Your assignment: Exact copies of the lines from the start of the records through the line with "Y114000D01*" are what the answer must hold; pictures are not part of it.
#### Exercise material ####
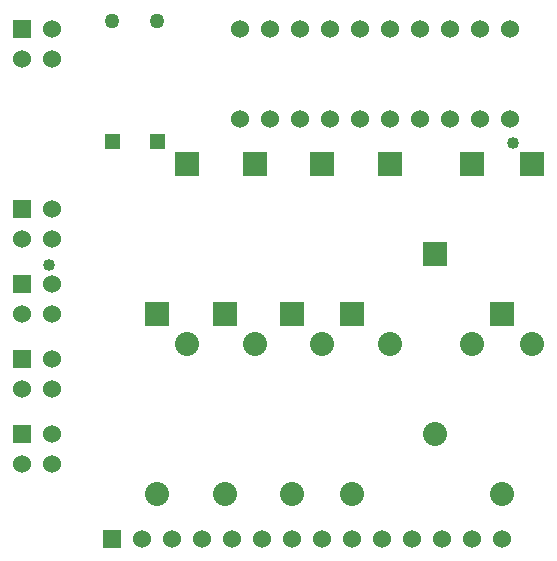
<source format=gbr>
G04 start of page 3 for group 1 idx 1 *
G04 Title: (unknown), ground *
G04 Creator: pcb 20140316 *
G04 CreationDate: Mon 21 Apr 2014 02:33:18 PM GMT UTC *
G04 For: vince *
G04 Format: Gerber/RS-274X *
G04 PCB-Dimensions (mil): 2000.00 2000.00 *
G04 PCB-Coordinate-Origin: lower left *
%MOIN*%
%FSLAX25Y25*%
%LNGROUP1*%
%ADD29C,0.1260*%
%ADD28C,0.0380*%
%ADD27C,0.0350*%
%ADD26C,0.0200*%
%ADD25C,0.0400*%
%ADD24C,0.0500*%
%ADD23C,0.0600*%
%ADD22C,0.0800*%
%ADD21C,0.0001*%
G54D21*G36*
X151000Y114000D02*Y106000D01*
X159000D01*
Y114000D01*
X151000D01*
G37*
G36*
X163500Y144000D02*Y136000D01*
X171500D01*
Y144000D01*
X163500D01*
G37*
G36*
X136000D02*Y136000D01*
X144000D01*
Y144000D01*
X136000D01*
G37*
G36*
X183500D02*Y136000D01*
X191500D01*
Y144000D01*
X183500D01*
G37*
G54D22*X72500Y80000D03*
G54D21*G36*
X173500Y94000D02*Y86000D01*
X181500D01*
Y94000D01*
X173500D01*
G37*
G54D22*X187500Y80000D03*
G54D21*G36*
X81000Y94000D02*Y86000D01*
X89000D01*
Y94000D01*
X81000D01*
G37*
G54D22*X167500Y80000D03*
X117500D03*
G54D21*G36*
X123500Y94000D02*Y86000D01*
X131500D01*
Y94000D01*
X123500D01*
G37*
G54D22*X140000Y80000D03*
X95000D03*
G54D21*G36*
X103500Y94000D02*Y86000D01*
X111500D01*
Y94000D01*
X103500D01*
G37*
G36*
X60000Y150000D02*Y145000D01*
X65000D01*
Y150000D01*
X60000D01*
G37*
G36*
X113500Y144000D02*Y136000D01*
X121500D01*
Y144000D01*
X113500D01*
G37*
G36*
X68500D02*Y136000D01*
X76500D01*
Y144000D01*
X68500D01*
G37*
G36*
X91000D02*Y136000D01*
X99000D01*
Y144000D01*
X91000D01*
G37*
G54D23*X90000Y155000D03*
X100000D03*
X110000D03*
X120000D03*
X130000D03*
X140000D03*
X150000D03*
X160000D03*
X170000D03*
X180000D03*
Y185000D03*
X170000D03*
X160000D03*
X150000D03*
X140000D03*
X130000D03*
X120000D03*
X110000D03*
X100000D03*
X90000D03*
G54D21*G36*
X14500Y78000D02*Y72000D01*
X20500D01*
Y78000D01*
X14500D01*
G37*
G54D23*X27500Y75000D03*
X17500Y65000D03*
X27500D03*
G54D21*G36*
X14500Y53000D02*Y47000D01*
X20500D01*
Y53000D01*
X14500D01*
G37*
G54D23*X27500Y50000D03*
X17500Y40000D03*
X27500D03*
X17500Y90000D03*
X27500D03*
G54D21*G36*
X14500Y103000D02*Y97000D01*
X20500D01*
Y103000D01*
X14500D01*
G37*
G36*
Y128000D02*Y122000D01*
X20500D01*
Y128000D01*
X14500D01*
G37*
G54D23*X17500Y115000D03*
G54D21*G36*
X14500Y188000D02*Y182000D01*
X20500D01*
Y188000D01*
X14500D01*
G37*
G54D23*X17500Y175000D03*
X27500Y100000D03*
Y125000D03*
Y115000D03*
Y185000D03*
Y175000D03*
G54D21*G36*
X45000Y150000D02*Y145000D01*
X50000D01*
Y150000D01*
X45000D01*
G37*
G54D24*X47500Y187500D03*
X62500D03*
G54D21*G36*
X58500Y94000D02*Y86000D01*
X66500D01*
Y94000D01*
X58500D01*
G37*
G36*
X44500Y18000D02*Y12000D01*
X50500D01*
Y18000D01*
X44500D01*
G37*
G54D23*X57500Y15000D03*
X67500D03*
G54D22*X62500Y30000D03*
X85000D03*
G54D23*X77500Y15000D03*
X87500D03*
X97500D03*
X107500D03*
X117500D03*
X127500D03*
X137500D03*
G54D22*X127500Y30000D03*
X107500D03*
G54D23*X147500Y15000D03*
X157500D03*
G54D22*X155000Y50000D03*
G54D23*X167500Y15000D03*
X177500D03*
G54D22*Y30000D03*
G54D25*X181000Y147000D03*
X26500Y106300D03*
G54D26*G54D24*G54D26*G54D24*G54D27*G54D28*G54D26*G54D24*G54D29*G54D28*G54D24*G54D28*G54D24*G54D28*G54D29*G54D28*G54D24*G54D28*G54D24*M02*

</source>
####
Task output:
<source format=gbr>
G04 start of page 3 for group 1 idx 1 *
G04 Title: (unknown), ground *
G04 Creator: pcb 20140316 *
G04 CreationDate: Mon 21 Apr 2014 02:33:18 PM GMT UTC *
G04 For: vince *
G04 Format: Gerber/RS-274X *
G04 PCB-Dimensions (mil): 2000.00 2000.00 *
G04 PCB-Coordinate-Origin: lower left *
%MOIN*%
%FSLAX25Y25*%
%LNGROUP1*%
%ADD29C,0.1260*%
%ADD28C,0.0380*%
%ADD27C,0.0350*%
%ADD26C,0.0200*%
%ADD25C,0.0400*%
%ADD24C,0.0500*%
%ADD23C,0.0600*%
%ADD22C,0.0800*%
%ADD21C,0.0001*%
G54D21*G36*
X151000Y114000D02*Y106000D01*
X159000D01*
Y114000D01*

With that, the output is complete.